1

I have a large data set (several million rows) stored as a data.table (I am currently learning to use the package). It is in a format like this (just the relevant columns):

DT=data.table("a"=c(11,11,11,12,13,13),"b"=c("x", "y", "z", "y", "x", "y"))
DT
   a  b
1: 11 x
2: 11 y
3: 11 z
4: 12 y
5: 13 x
6: 13 y

I am trying to build a function that based on input of value in "a", finds all the values associated with it in "b" (list A), and then searches through the remaining values in "a" and returns the one who has the most values in "b" matching to ones in list A.

e.g. for a=11, list A is "x, y, z", for a=13, list A is "x, y" the desired result for a=13 is a=11 (matches on 2 values - "x, y")
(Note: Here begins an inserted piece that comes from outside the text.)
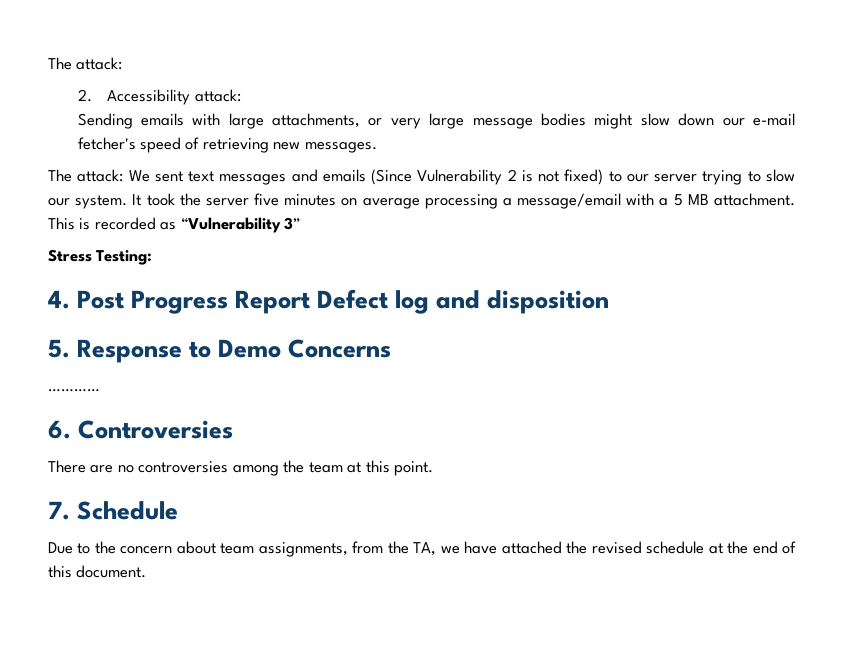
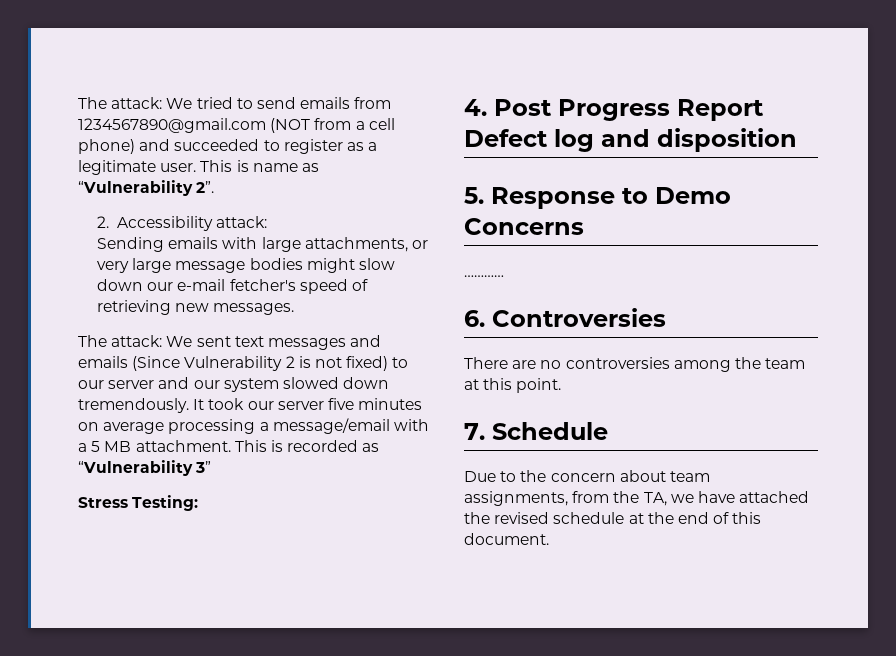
[48,57,123,70] The attack: -> [78,97,392,109] [78,118,395,133] [78,139,378,154] [78,160,319,175] [78,180,215,196] The attack: We tried to send emails from 1234567890@gmail.com (NOT from a cell phone) and succeeded to register as a legitimate user. This is name as “Vulnerability 2”.
[702,169,796,185] [48,195,128,209] trying to slow our system. -> [158,377,390,392] [78,398,189,413] and our system slowed down tremendously.
[179,193,201,206] the -> [247,401,274,410] our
I am trying to find the most efficient way to do this. what I tried so far is:

toMatch=3
setkey(DT,a)
vals=DT[list(toMatch)]$b

vals
[1] "x" "y"

setkey(DT,b)
temp=data.table("listA"=DT[list(vals)]$a)
temp[,.N, by = names(temp)][order(-N)]

temp
   listA  N
1:     11 2
2:     31 2
3:     21 1

best=temp[listA!=toMatch][1]
   listA
1:    11

This gives the desired result, but requires resetting the key (which is not feasible each time) or constructing auxiliary tables, each with its own key. As previously mentioned, I am only now learning to use data.table - I am sure there is a more efficient way to achieve this.

Thanks for your help!

yarbaur
  • 75
  • 8
  • So ultimately, you simply trying to get the `a` value that has the most unique values in `b` ? – mtoto Apr 08 '16 at 10:55
  • not sure I understand your phrasing. I'm trying to find the value in `a` whose list of `b` values matches most closely the list of another value in `a`. – yarbaur Apr 08 '16 at 13:13
  • couldn't you just do `table(DT)` and go from there? – mtoto Apr 08 '16 at 13:40
  • You do not need to set the key for merges, thanks to a new feature in version 1.9.6: `X[Y, on=cols]`. I don't know the best reference for the new syntax, but this should help: http://stackoverflow.com/a/20057411/1191259 – Frank Apr 08 '16 at 15:35
  • @mtoto not very clear where/how you go from there...? – eddi Apr 08 '16 at 16:37

1 Answers1

0

This is just your algo, rewritten:

DT[, DT[.SD, on = 'b'][a != currval, .N, by = a][order(-N), .(bestmatch = a[1])]
   , by = .(currval = a)]
#   currval bestmatch
#1:      11        13
#2:      12        11
#3:      13        11
eddi
  • 49,088
  • 6
  • 104
  • 155